Specialties Oncology

Published

For an evidence based practice project for my BSN at the University of Wisconsin- Green bay I uploaded a short powerpoint project discussing benefits of choosing the best opioid for cancer related pain. Also a brief review of a research study evaluating different opioids. Feel free to respond with your opinions of what you think works best for your patients and why.

Specializes in Critical Care, ED, Cath lab, CTPAC,Trauma.

Nicely done....is there a reason you are sharing these? Is this a requirement of your program?

Slide 4: "affected", not "effected".

Otherwise, yes. Whatever is most effective for each individual patient is used to treat pain. I would emphasize that this varies widely by patient and cancer type. We've had some patients who absolutely had to have dilaudid.
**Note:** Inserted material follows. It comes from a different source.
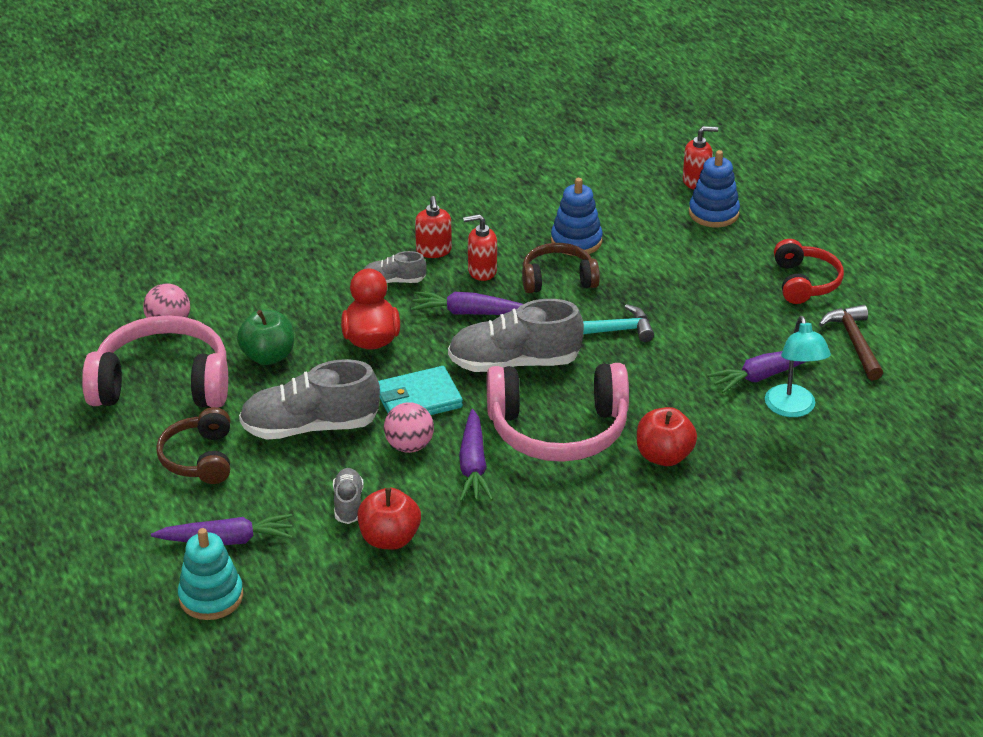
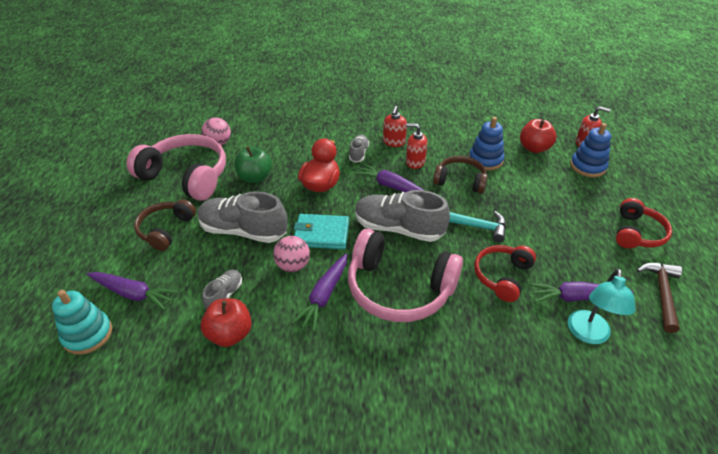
camera: 25 degrees right, 5 degrees up
grey shoe [364,251,427,283] -> grey shoe turned 75 degrees clockwise [349,134,369,163]
red apple [637,407,697,466] -> red apple moved to [520,119,556,153]
none -> red headphones [474,245,536,302]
Others didn't experience any relief without Percocet. Others still needed Neurontin or a muscle relaxer to effectively treat their pain. Often times, you start with known therapies and go until you find something that works.

Specializes in Oncology; medical specialty website.

I'm not sure I understand why patients receiving rads/chemo were excluded. Also, agree c PP: fix the grammatical error on slide 4.

In OP oncology and hospice, we didn't use methadone d/t it being difficult to titrate.

I was doing the RN-> BSN completion program c UWGB. Nice program; had to drop out d/t my own cancer dx. Good luck!

We prefer methadone in our hospice for several reasons. It's a small easy to take pill that can be crushed. It is long acting (most long acting opioids can't be crushed) It helps nerve pain. It's cheap.